What you have to do » Would you please retype, exactly, the lines of the listing below between the line with "right hip: (246, 253)" and the line with "left elbow: (101, 222)", inclusive?

****************************************

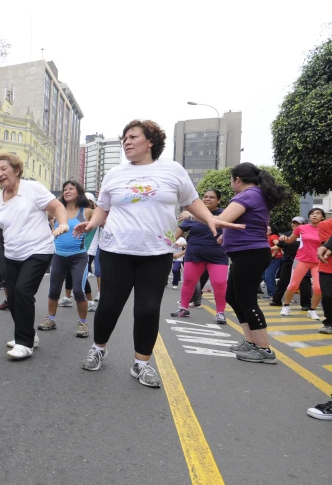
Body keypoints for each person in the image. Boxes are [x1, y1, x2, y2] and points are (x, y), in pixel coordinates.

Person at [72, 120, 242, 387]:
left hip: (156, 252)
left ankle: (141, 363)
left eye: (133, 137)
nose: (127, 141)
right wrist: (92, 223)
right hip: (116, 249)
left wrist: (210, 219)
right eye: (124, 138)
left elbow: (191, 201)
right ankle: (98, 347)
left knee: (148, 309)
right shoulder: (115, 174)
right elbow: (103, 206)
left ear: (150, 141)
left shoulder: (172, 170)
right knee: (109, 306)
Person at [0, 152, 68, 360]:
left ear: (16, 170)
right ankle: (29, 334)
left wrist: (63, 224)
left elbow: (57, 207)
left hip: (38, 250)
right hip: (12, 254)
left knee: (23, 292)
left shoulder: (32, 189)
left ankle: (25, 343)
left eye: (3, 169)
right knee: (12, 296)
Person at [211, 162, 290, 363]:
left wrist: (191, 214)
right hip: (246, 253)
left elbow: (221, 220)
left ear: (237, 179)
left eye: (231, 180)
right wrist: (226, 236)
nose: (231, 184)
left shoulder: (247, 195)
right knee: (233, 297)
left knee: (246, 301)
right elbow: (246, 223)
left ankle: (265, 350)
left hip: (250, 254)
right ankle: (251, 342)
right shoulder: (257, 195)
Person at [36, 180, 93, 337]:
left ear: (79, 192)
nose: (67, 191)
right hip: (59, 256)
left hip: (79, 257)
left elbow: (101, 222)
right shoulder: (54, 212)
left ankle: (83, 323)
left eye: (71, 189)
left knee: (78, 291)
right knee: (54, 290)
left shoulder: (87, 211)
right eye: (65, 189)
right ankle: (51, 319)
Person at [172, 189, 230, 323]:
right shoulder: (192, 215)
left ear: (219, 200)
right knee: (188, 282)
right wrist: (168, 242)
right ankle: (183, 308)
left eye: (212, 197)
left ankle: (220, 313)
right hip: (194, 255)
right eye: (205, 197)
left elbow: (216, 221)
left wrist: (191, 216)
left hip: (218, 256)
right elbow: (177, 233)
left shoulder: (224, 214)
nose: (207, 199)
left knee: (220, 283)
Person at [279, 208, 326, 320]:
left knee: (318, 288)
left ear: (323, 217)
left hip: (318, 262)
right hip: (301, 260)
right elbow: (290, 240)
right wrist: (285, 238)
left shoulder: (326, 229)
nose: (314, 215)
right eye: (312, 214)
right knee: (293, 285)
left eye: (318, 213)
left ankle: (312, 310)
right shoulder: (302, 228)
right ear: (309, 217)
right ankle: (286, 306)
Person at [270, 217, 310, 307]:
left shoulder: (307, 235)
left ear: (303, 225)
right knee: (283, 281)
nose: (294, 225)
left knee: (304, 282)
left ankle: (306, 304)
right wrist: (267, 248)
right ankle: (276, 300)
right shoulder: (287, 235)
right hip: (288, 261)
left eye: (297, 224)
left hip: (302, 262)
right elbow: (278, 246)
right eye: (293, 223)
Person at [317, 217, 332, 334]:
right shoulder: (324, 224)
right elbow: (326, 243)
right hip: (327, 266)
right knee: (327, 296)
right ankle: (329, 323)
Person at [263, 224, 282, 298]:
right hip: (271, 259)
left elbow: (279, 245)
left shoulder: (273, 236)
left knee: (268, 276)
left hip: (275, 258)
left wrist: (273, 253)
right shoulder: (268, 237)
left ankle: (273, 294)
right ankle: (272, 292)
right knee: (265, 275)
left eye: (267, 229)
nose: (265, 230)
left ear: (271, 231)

****************************************

Task solution »
right hip: (246, 253)
left elbow: (221, 220)
left ear: (237, 179)
left eye: (231, 180)
right wrist: (226, 236)
nose: (231, 184)
left shoulder: (247, 195)
right knee: (233, 297)
left knee: (246, 301)
right elbow: (246, 223)
left ankle: (265, 350)
left hip: (250, 254)
right ankle: (251, 342)
right shoulder: (257, 195)
Person at [36, 180, 93, 337]:
left ear: (79, 192)
nose: (67, 191)
right hip: (59, 256)
left hip: (79, 257)
left elbow: (101, 222)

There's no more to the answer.